# Nissan 3.5 Auto



## war1lock (Sep 18, 2003)

*Altima 3.5*

I just wanted to know if I could get any advice as far as modifying 
my car, with an cold air intake, pulley, chip. I am told I can crank this puppy up to 300hp no problem with these adjustments.

I have just purchased some rims 19"s , tires 235/235/19
and so now I am thinking about the mod's I just mentioned.
is it worth the effort?

Thanks


----------



## Aquineas (Jan 28, 2003)

First of all, do you have a 5spd or an Automatic?

Secondly, there isn't a chip out yet (though there *could* be real soon now). Frankly, we're all kind of waiting for the guinea-pig car that Technosquare is supposed to tune on. 

Finally, assuming that the chip is out and putting out about 15hp, and also assuming that you have a 5 spd, you still won't be able to get that high with those mods. Maybe with headers on top of that..


----------



## war1lock (Sep 18, 2003)

*Nissan 3.5*

I have an automatic


----------



## war1lock (Sep 18, 2003)

What about stuff like this??

http://www.spiralmax.com/


----------



## eleuthardt (Dec 12, 2002)

Looks like a tornado...... $70 Super Charger just ain't gonna work. More like several thousand.


----------



## war1lock (Sep 18, 2003)

*Nissan 3.5*

OK... break it down for me and tell me the goodies I need in order to be in the game.


----------



## Ruben (Oct 15, 2002)

The best non-invasive mods are:

Cold Air Intake
Underdrive Pulley
Timing Advance
Cat-Back Exhaust
Either a Stillen Race Pipe, or Headers (by Stillen or hotshot)

With an Automatic, you can also do the vavle body modification, raising the line pressure of your tranny and giving you faster/harder shifts.

All that would yield a 14.3-14.6 second quarter mile, and about 220-230 HP to the wheels.


----------



## 3-fity (Nov 1, 2002)

AAAH the power of manual transmission.

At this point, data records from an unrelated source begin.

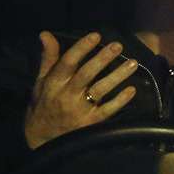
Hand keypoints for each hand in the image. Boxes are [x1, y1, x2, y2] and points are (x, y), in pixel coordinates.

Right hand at [24, 31, 138, 149]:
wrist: (42, 140)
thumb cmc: (43, 105)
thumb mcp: (41, 82)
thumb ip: (48, 58)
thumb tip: (46, 34)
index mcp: (54, 83)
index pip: (67, 62)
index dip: (81, 48)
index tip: (96, 35)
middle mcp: (67, 95)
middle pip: (86, 74)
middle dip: (102, 58)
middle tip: (118, 45)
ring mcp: (80, 110)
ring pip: (100, 90)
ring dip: (117, 76)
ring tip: (133, 63)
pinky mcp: (91, 123)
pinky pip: (108, 110)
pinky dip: (120, 100)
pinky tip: (132, 90)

Warlock, this car is DEFINENTLY worth modding. The only downside is people won't under estimate you left and right. I just have intake and exhaust and I am keeping with 350'z and pre-LT1 Z28s.


----------



## war1lock (Sep 18, 2003)

So what am I lookin at cost wise.. and where in the San Francisco Bay Area can I find someone to do the work cheap?


----------



## Ruben (Oct 15, 2002)

costs...

intake $230
pulley $190
Race pipe $320
Mufflers $350
timing advance $0 (call local nissan service guy and beg)
valve body $400+


----------



## Ruben (Oct 15, 2002)

You can also lower the car, and get a rear sway bar.


----------



## war1lock (Sep 18, 2003)

So I am putting 19's on the car with 
235/235/19 any problems here? do I need to lower the car? or is this just for a low profile look.

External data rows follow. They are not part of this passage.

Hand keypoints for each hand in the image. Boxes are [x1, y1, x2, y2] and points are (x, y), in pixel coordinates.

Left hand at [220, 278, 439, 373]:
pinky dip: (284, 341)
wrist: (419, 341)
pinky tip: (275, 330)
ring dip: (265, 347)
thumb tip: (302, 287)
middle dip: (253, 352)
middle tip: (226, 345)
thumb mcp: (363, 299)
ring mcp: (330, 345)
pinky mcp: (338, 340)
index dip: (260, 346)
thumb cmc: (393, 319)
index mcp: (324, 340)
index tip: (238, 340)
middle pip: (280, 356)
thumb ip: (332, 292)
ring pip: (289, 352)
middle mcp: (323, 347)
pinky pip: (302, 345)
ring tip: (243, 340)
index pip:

By the way thanks to all of youz for your help and advice.


----------



## ALTYHOLIC (Oct 19, 2002)

war1lock said:


> *So I am putting 19's on the car with
> 235/235/19 any problems here? do I need to lower the car? or is this just for a low profile look.
> 
> By the way thanks to all of youz for your help and advice. *


I have 19's and I think they look the best 
on the third gens. I'm rolling on 245/35's
which is a pretty low profile tire but keeps 
the speedo in check with the original specs.

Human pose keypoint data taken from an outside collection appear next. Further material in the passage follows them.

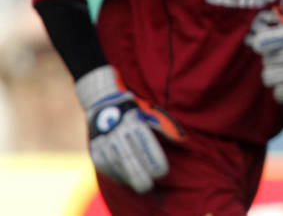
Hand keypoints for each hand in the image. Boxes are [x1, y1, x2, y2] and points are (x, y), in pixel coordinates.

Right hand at [76, 65, 183, 192]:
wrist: (103, 101)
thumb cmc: (134, 109)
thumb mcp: (150, 113)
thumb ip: (164, 127)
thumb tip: (182, 140)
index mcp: (133, 121)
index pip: (145, 143)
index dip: (153, 159)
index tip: (162, 172)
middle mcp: (117, 130)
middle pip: (128, 157)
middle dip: (139, 174)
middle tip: (149, 185)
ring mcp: (103, 139)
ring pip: (116, 163)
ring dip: (128, 177)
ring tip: (140, 186)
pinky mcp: (94, 146)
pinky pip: (103, 165)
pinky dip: (115, 174)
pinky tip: (125, 180)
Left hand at [246, 10, 282, 103]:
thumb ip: (281, 30)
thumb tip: (256, 43)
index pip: (280, 38)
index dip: (265, 41)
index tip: (257, 46)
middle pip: (271, 60)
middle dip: (269, 61)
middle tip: (274, 62)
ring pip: (273, 78)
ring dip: (271, 76)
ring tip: (276, 74)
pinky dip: (279, 91)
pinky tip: (281, 86)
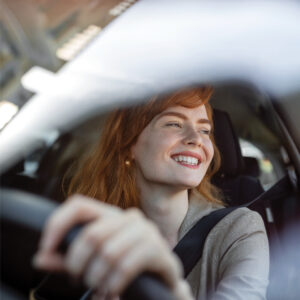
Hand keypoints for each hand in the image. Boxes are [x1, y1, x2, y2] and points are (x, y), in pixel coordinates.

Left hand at [33, 195, 192, 298]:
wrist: (161, 281)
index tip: (45, 249)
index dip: (57, 224)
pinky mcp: (158, 249)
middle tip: (78, 279)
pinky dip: (114, 284)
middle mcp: (128, 217)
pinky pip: (126, 266)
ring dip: (96, 278)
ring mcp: (146, 231)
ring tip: (98, 288)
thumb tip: (40, 258)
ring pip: (108, 252)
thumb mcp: (91, 262)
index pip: (79, 205)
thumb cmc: (124, 268)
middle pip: (91, 234)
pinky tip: (113, 292)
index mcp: (110, 215)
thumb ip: (67, 260)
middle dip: (77, 264)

Here's mine with Eibach Sportlines:


----------



## war1lock (Sep 18, 2003)

*Altima 3.5*

So with 235/235/19 will I need to lower?


----------



## dmonger (Aug 27, 2003)

You never "need" to lower a car. But the altima is infamous for it's wheel gap. But check http://www.aouthwestautoworks.com for stuff you need.


----------



## ALTYHOLIC (Oct 19, 2002)

*Stuff you need....*

or, www.adventon.com 
www.tirerack.com
and even Ebay...


----------



## serb41 (Jun 11, 2003)

*Lowering the car*

What exactly would i need for lowering my alty? I keep seeing eibach lowering kits and stuff but what does that kit come with? Just spring? And how much?


----------